> **ASSIGNMENT**:
Scan the data beneath this task and copy each line that includes "from".

[Saved data entries]
--
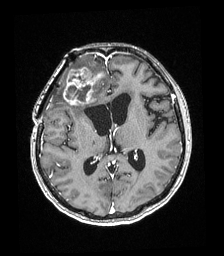
Brain MRI from a brain-tumour surgery series, one axial slice. Slice 93 of 192 in the series (ordered by position). T1-weighted post-contrast. 224 × 256 image matrix, field of view 219 × 250 mm. Case-level facts recorded for this patient, not image findings: histopathology: Astrocytoma; WHO grade: 4; IDH mutation: yes; tumour location: Right superficial frontal.
Structures marked on this image (outlined manually by an expert reader):
- tumour: box from (x=63, y=60) to (x=101, y=105) px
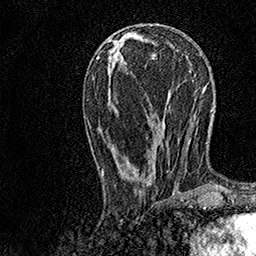
Breast MRI, one axial slice; position 51 of 158 along the scan axis; cropped to one breast; dynamic contrast-enhanced series, time point 2 of 7 at this slice position (early post-contrast); 1.5 T; TE 3.5 ms, TR 7.2 ms; 1 mm slice thickness; 256 × 256 image matrix, field of view 165 × 165 mm. Female patient.
Annotated regions visible in this slice (semi-automatically segmented with operator editing):
- enhancing-tissue mask used for the functional tumour volume (all voxels passing the contrast-enhancement thresholds inside the analysis volume; usually the tumour): box from (x=102, y=44) to (x=179, y=196) px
--
> **RESPONSE AREA**:
Brain MRI from a brain-tumour surgery series, one axial slice. Slice 93 of 192 in the series (ordered by position). T1-weighted post-contrast. 224 × 256 image matrix, field of view 219 × 250 mm. Case-level facts recorded for this patient, not image findings: histopathology: Astrocytoma; WHO grade: 4; IDH mutation: yes; tumour location: Right superficial frontal.
- tumour: box from (x=63, y=60) to (x=101, y=105) px
- enhancing-tissue mask used for the functional tumour volume (all voxels passing the contrast-enhancement thresholds inside the analysis volume; usually the tumour): box from (x=102, y=44) to (x=179, y=196) px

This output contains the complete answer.